◆ GIVEN TEXT
++++++++++++++++++++

- Born: Daniel Robert Oreskes March 6, 1956 (age 70)
- Education: University of Pennsylvania (BA) London Academy of Music and Dramatic Art
- Occupation: Actor
- Years active: 1993–present
- Spouse: Elizabeth Small ​(m. 1998)​
- Relatives: Naomi Oreskes (sister) Michael Oreskes (brother)

= Daniel Oreskes =

American actor

Daniel Oreskes (born March 6, 1956) is an American actor, known for his roles in Law & Order and Law & Order: Organized Crime. Oreskes has also appeared in numerous Broadway productions and narrates audiobooks.

Oreskes graduated from the University of Pennsylvania and the London Academy of Music and Dramatic Art. He is the brother of academic Naomi Oreskes and journalist Michael Oreskes.

++++++++++++++++++++

◆ PROBLEMS TO SOLVE
1) Answer these questions using the Daniel Oreskes profile:
(a) In what year did he marry Elizabeth Small?
(b) For roles in which two series is he known?
(c) What is the profession of his sister Naomi Oreskes?
2) Retype everything in the Daniel Oreskes profile from "- Born: Daniel" down to "Michael Oreskes (brother)", with no changes.
The lines placed after this text are not required for this work.

++++++++++++++++++++

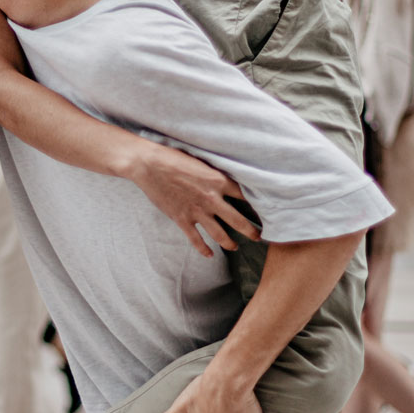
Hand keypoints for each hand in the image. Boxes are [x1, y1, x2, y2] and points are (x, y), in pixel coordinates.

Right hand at [124, 142, 259, 256]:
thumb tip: (226, 180)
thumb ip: (215, 174)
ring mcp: (197, 211)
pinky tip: (209, 255)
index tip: (265, 211)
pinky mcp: (182, 219)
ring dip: (230, 243)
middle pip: (238, 220)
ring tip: (236, 247)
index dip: (257, 204)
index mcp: (218, 181)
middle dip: (251, 231)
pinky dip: (203, 249)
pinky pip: (196, 239)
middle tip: (259, 237)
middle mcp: (211, 199)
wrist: (148, 165)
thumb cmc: (173, 157)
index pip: (245, 195)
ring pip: (220, 234)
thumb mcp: (201, 162)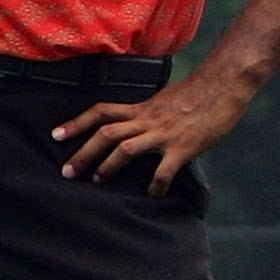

++++++++++++++++++++

◆ RESPONSES PER TASK
1)
(a) 1998
(b) Law & Order and Law & Order: Organized Crime
(c) Academic

2)
- Born: Daniel Robert Oreskes March 6, 1956 (age 70)
- Education: University of Pennsylvania (BA) London Academy of Music and Dramatic Art
- Occupation: Actor
- Years active: 1993–present
- Spouse: Elizabeth Small ​(m. 1998)​
- Relatives: Naomi Oreskes (sister) Michael Oreskes (brother)